### Tareas
1) Responde estas preguntas sobre el texto de la imagen del corazón:
(a) Según Enrique Servín en “Cuaderno de Abalorios”, ¿qué es un aforismo?
(b) De acuerdo con el relato cristiano, ¿por qué medio introduce la serpiente el pecado al alma?
(c) ¿Qué tres cosas se nombran como signos de los lugares que van donando de sentido la imagen?
2) Copia del texto de la imagen del corazón todo lo que va desde "Un aforismo es" hasta "flecha de cupido.".
3) Prosigue el texto de la imagen del corazón a partir del punto en que se detiene.
**** Texto dado ****
Un aforismo es un ensayo brevísimo, dice Enrique Servín en “Cuaderno de Abalorios”. Lo pequeño, diminuto, vence a lo demasiado grande: ¿de qué modo lo logra? Esa fue la pregunta que me ha generado el encuentro con la imagen que aquí presento. Me acompañó desde el momento en que vi el numero 1 junto a algo a lo que socialmente aceptamos identificar como un corazón. A la aparente insignificancia del número se le suma la inminente circunstancialidad de estar acompañado de un corazón, como si fueran dos amantes caminando uno- codo a codo- junto al otro. Ambos han sido depositados perversamente o, tal vez debería decir, amorosamente sobre una lengua que, por el plano que ocupa, puede ser la de un amante a punto de ser atravesado por la flecha de cupido.
La boca es el medio por donde el pecado es introducido al alma por la serpiente, reza el relato cristiano. La boca es el orificio por donde ingerimos el alimento, así también el veneno.
Muchas palabras la habitan, pero también muchos fluidos se depositan en ella, provenientes quizás de otros orificios, ¿el pico de una botella? ¿el órgano genital? ¿el beso verde? Sabores, colores, texturas son signos de los lugares que van donando de sentido la imagen.
**** Datos proporcionados ****
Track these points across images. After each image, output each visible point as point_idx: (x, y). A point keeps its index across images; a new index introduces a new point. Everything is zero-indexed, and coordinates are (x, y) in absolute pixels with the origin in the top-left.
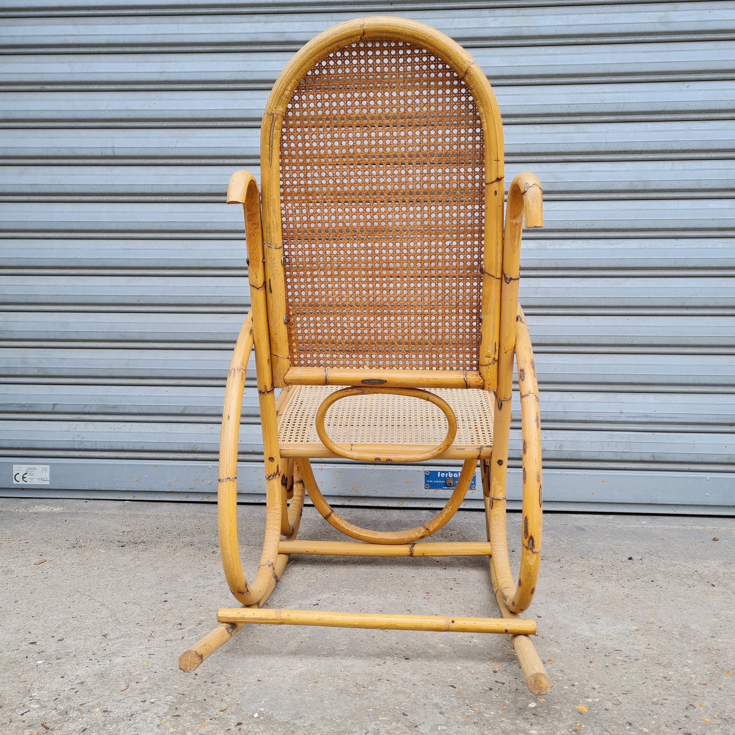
****
### Respuestas por tarea
1)
(a) Un ensayo brevísimo.
(b) Por la boca.
(c) Sabores, colores y texturas.

2)
Un aforismo es un ensayo brevísimo, dice Enrique Servín en “Cuaderno de Abalorios”. Lo pequeño, diminuto, vence a lo demasiado grande: ¿de qué modo lo logra? Esa fue la pregunta que me ha generado el encuentro con la imagen que aquí presento. Me acompañó desde el momento en que vi el numero 1 junto a algo a lo que socialmente aceptamos identificar como un corazón. A la aparente insignificancia del número se le suma la inminente circunstancialidad de estar acompañado de un corazón, como si fueran dos amantes caminando uno- codo a codo- junto al otro. Ambos han sido depositados perversamente o, tal vez debería decir, amorosamente sobre una lengua que, por el plano que ocupa, puede ser la de un amante a punto de ser atravesado por la flecha de cupido.

3)
Que la imagen sea en sí misma el hecho artístico, tal como lo señala el Dr. Edgar de Santo, consuela mi costilla culposa de pertenecer a una disciplina que se mueve en el “entre” de la ciencia y el arte. Un problema con cuernos dirá Nietzsche; problema cuyo salvavidas tiene la forma del ensayo. El ensayo es el terreno donde quiero establecerme, habitar entre metáforas, nunca listas para ser fosilizadas, siempre libres para donar nuevos sentidos. Por esta razón, es imprescindible que, para ver la imagen que propongo como obra artística, no se la reduzca a la cita ni a mera ilustración al servicio de la palabra.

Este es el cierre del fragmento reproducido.